1. Introduction
Forward-looking imaging sonar, also called an acoustic camera, is an active sonar system that uses an array of transducers to generate acoustic waves at approximately 1 MHZ. These acoustic waves are focused and radiated within a specific range of altitude and azimuth, creating a two-dimensional image based on the intensity of the received echoes. This sensor is widely used in various underwater applications, as it can produce two-dimensional imaging results for underwater environments similar to those from an optical camera.
Acoustic cameras are one of the few imaging sensors that can be used in underwater environments and have attracted significant research attention in underwater robotics applications. However, underwater robotics research using acoustic cameras has primarily been conducted by a few number of institutions and universities due to the high cost of robotic platforms and acoustic cameras, the difficulty of accessing real sea environments, and the expense of building or using test tanks. For this reason, there has been increasing interest in developing simulators for acoustic cameras.
Simulating the signals of acoustic sensors typically requires modeling both the propagation of acoustic waves and the effects of various environmental factors, making it a complex and computationally intensive process. Fortunately, acoustic cameras have a relatively low signal-to-noise ratio and short detection range compared to other acoustic sensors, allowing certain processes in acoustic image simulation to be simplified. Accordingly, an acoustic camera simulator developed with these considerations in mind would be highly efficient and could be effectively utilized in underwater robotics applications.
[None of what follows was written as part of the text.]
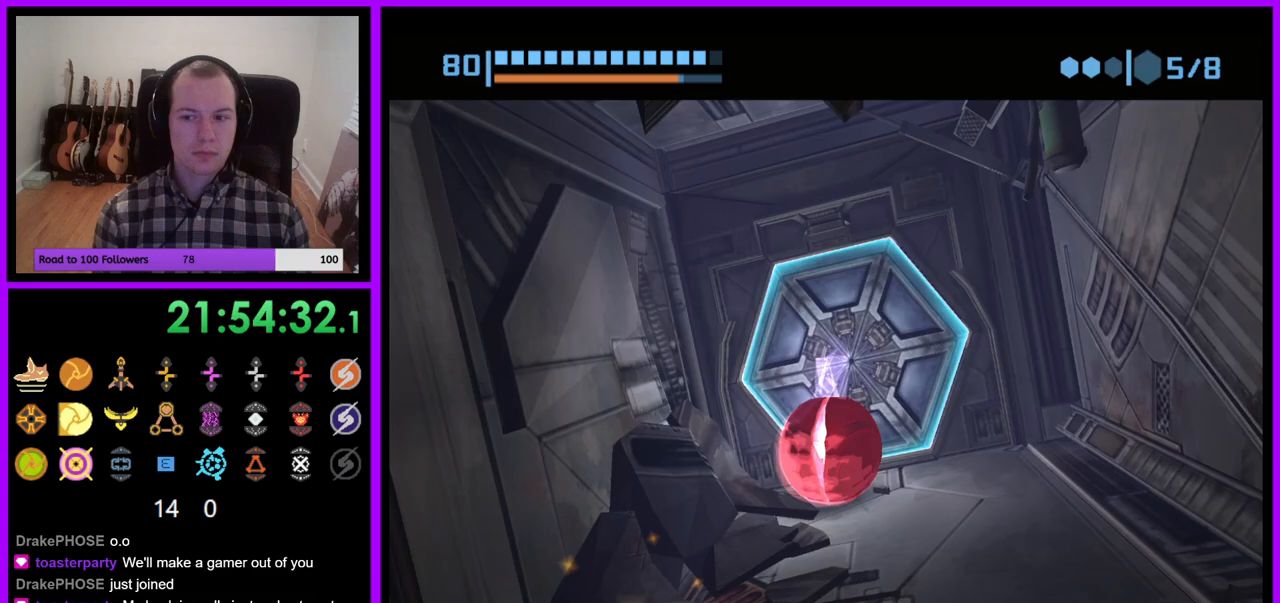
{"buttons": [], "left_stick": "center", "right_stick": "center", "events": [[67, "A", "up"], [267, "left_stick", "up-right"], [483, "left_stick", "center"]]}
With advancements in sonar technology, underwater sonar devices are now used in a variety of marine robotics applications, including target recognition, localization, mapping, and simultaneous localization and mapping (SLAM). Consequently, several sonar simulators have been developed for academic research purposes, and these can be categorized into three main types of simulation techniques for sonar imaging [
1].
Frequency domain models use the Fourier transform of transmitted and received sound pulses [
2]. Finite difference models solve the acoustic wave equation [
3], numerically determining acoustic pressure, although this approach is computationally intensive. Ray tracing is a rendering technique that can produce high-quality images but requires substantial computational resources due to the complexity of tracing light paths.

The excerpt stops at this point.